CHICAGO (S&P Global Ratings) March 27, 2020—S&P Global Ratings today took the rating actions above.
The coronavirus has delayed MGM's film and television segments, pushing out theatrical releases and television production.  The company recently decided to delay the release of "No Time To Die", the 25th installment in the James Bond franchise, for a second time. The film was scheduled to premiere in April 2020, but is now scheduled to be released in theaters in November 2020 due to the anticipated low attendance at the box office during the COVID-19 outbreak in early 2020. In addition, MGM has announced that a number of its television programs, both scripted and unscripted, are delaying production through the middle of 2020 in response to COVID-19 and concerns over the safety of production staff. We acknowledge that these decisions are prudent, but MGM's revenue, profitability, and cash flows will fall substantially below our prior expectations for 2020. However, we also expect most of the negative impact will be offset by better than previously expected performance in 2021 due to these timing shifts.
The negative outlook reflects the risk that the company's leverage could remain elevated and its cash flows could remain poor through 2021 due to worsening production delays due to COVID-19 or lower-than-expected profitability for the company's film, television, and media networks segments. Any underperformance in MGM's television deliveries and film studio, particularly Bond 25, could lead to further delays in operating cash flow (OCF) generation and the company's ability to dramatically reduce leverage in 2021. Additionally, a downgrade could occur if the company fails to generate significant return on investment in its content investments, especially EPIX, which could delay a return to profitability for its media networks segment.
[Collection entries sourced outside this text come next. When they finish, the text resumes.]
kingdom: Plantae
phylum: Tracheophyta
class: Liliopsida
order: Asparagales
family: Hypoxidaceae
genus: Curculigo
We could lower the rating if we don't expect the company to reduce leverage below 4.75x or generate OCF to debt above 10% by the middle of 2021. This could happen if the television business does not grow as expected, the revised strategy for EPIX does not result in substantially improved cash flow, or if Bond 25 is further delayed or does not perform in line with prior releases.

We could revise our outlook back to stable if MGM executes its strategy and we are confident it will decrease leverage below 4.75x and grow its OCF to debt above 10% on a sustained basis. This would likely occur if MGM successfully releases Bond 25 in November 2020, generates healthy cash flows in its TV segment, and successfully improves cash generation at EPIX.